Muhyiddin has also said that the Cabinet will review the proposal calling for all contract doctors to be given permanent posts, noting that the process could cost the government up to RM 2 billion (US$471 million).
The contract doctors that New Naratif spoke to say they see the strike as a last resort. As their five-year contracts near their end—Deeban’s contract will end this August; Fauzi’s and Aisha’s in October and July 2022, respectively—each of them describes feeling desperate and frustrated.
“When I started working, we were told that the contract system is just for a while,” Aisha says. “I think what’s really making people very wary is that there doesn’t seem to be any solution in sight. …There’s no light at the end of the tunnel.”
While she reiterates that she will not participate in the strike, she says she still supports the hartal movement: “I think the reason why they have to be so drastic is to get people to pay attention to the issue. …If you go to any hospital or clinic, contract doctors are there doing the same job [as permanent doctors]. …Obviously, there’s a need for us. I just wish they would realise that and stop messing us around.”
“We have been trying to give the best healthcare to those in need, especially those who can’t afford private healthcare.”
This sentiment is shared by Deeban, who works in a high-dependency COVID-19 ward and treats patients who are deteriorating from the disease.
“The majority of doctors who are handling COVID, about 60 to 70%, are contract officers,” he says. “It’s taken a pandemic to show that we [contract doctors] matter.”
As COVID-19 cases and death tolls rise and medical experts and workers fear a total collapse of the country’s healthcare system, the contradictions and failings of the contract system have become clear. The Hartal Doktor Kontrak organisers have also reported increased numbers of contract doctors quitting their posts with 24 hours’ notice, citing burn-out and disappointment with the government’s perceived lack of response to their movement.
“Since the contract system came about, we’ve always been told that there’s a surplus of doctors,” Deeban says. “Now, we’re scrambling for doctors. When did a surplus suddenly become a shortage?”
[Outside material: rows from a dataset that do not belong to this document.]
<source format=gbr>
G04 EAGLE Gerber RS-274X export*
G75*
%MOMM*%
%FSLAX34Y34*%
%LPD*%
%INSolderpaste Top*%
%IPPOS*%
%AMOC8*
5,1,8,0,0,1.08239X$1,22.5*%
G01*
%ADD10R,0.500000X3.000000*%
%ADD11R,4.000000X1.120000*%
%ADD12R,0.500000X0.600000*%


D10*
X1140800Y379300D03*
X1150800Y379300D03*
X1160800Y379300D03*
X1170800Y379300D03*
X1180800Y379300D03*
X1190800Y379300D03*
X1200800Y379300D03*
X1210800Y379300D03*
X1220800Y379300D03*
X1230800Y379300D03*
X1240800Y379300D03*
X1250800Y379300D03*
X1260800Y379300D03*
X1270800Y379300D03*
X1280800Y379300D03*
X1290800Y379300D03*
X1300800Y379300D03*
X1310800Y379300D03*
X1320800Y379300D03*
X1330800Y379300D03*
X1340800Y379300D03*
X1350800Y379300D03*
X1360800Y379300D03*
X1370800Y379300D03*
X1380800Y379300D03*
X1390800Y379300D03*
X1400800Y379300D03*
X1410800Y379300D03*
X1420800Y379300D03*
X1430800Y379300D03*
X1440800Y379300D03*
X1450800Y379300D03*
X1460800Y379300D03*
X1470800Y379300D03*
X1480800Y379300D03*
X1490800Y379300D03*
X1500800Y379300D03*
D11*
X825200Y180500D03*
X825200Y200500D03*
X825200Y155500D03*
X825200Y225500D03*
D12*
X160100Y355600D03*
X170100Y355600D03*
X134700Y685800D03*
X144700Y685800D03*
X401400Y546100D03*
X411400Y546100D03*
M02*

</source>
A Multiracial Malaysian Movement
In his 23 June statement, Health Minister Adham referenced a proposal by the Malaysian Public Health Physicians’ Association (PPPKAM), originally reported on by Utusan Malaysia, and the Malaysian Muslim Doctors Organisation that MOH prioritise contract doctors who are Bumiputera—Malay or indigenous—for permanent posts.
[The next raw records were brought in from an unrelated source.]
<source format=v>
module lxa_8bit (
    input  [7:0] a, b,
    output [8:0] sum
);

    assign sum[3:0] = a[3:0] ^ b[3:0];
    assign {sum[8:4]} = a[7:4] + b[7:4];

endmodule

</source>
MOH has since clarified that it does not support the proposal, and PPPKAM denies having made the suggestion at all.
The Hartal Doktor Kontrak organisers say that they oppose any race-based solution to the contract system problem. Mustapha Kamal also emphasises the inclusive aims of the Hartal Doktor Kontrak movement.
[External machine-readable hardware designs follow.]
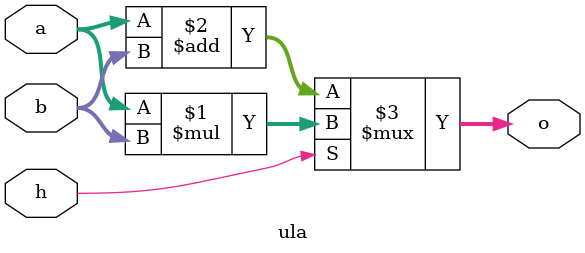
<source format=v>
module ula(
    input [15:0] a,
    input [15:0] b,
    input h,
    output [15:0] o
);

    assign o = h ? a * b : a + b;

endmodule
</source>
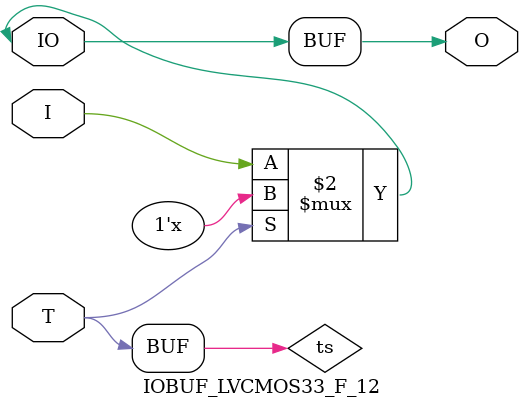
<source format=v>

/*

FUNCTION	: INPUT TRI-STATE OUTPUT BUFFER

*/

`celldefine
`timescale  100 ps / 10 ps

module IOBUF_LVCMOS33_F_12 (O, IO, I, T);

    output O;

    inout  IO;

    input  I, T;

    or O1 (ts, 1'b0, T);
    bufif0 T1 (IO, I, ts);

    buf B1 (O, IO);

endmodule

</source>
“We treat our patients regardless of ideology, race or religion,” he says. “If you’re a doctor, whatever your ideology [or] the color of your skin is, what’s most important [to this movement] is that you want to see a reform in the healthcare system.”
Despite his departure from the public sector, Mustapha Kamal’s dedication to reforming Malaysian healthcare for all remains firm.
“This [contract system] issue is not just about us. It’s about the nation,” he says. “That’s why we’re going to keep fighting until the issue is resolved.”
Fauzi, referring to the strike organisers and the members of the public who have thrown their support behind the contract doctors, described their resolve with one simple phrase: “We are all hartal.”
*A pseudonym has been used at the person’s request due to their fear of reprisals by the Malaysian government.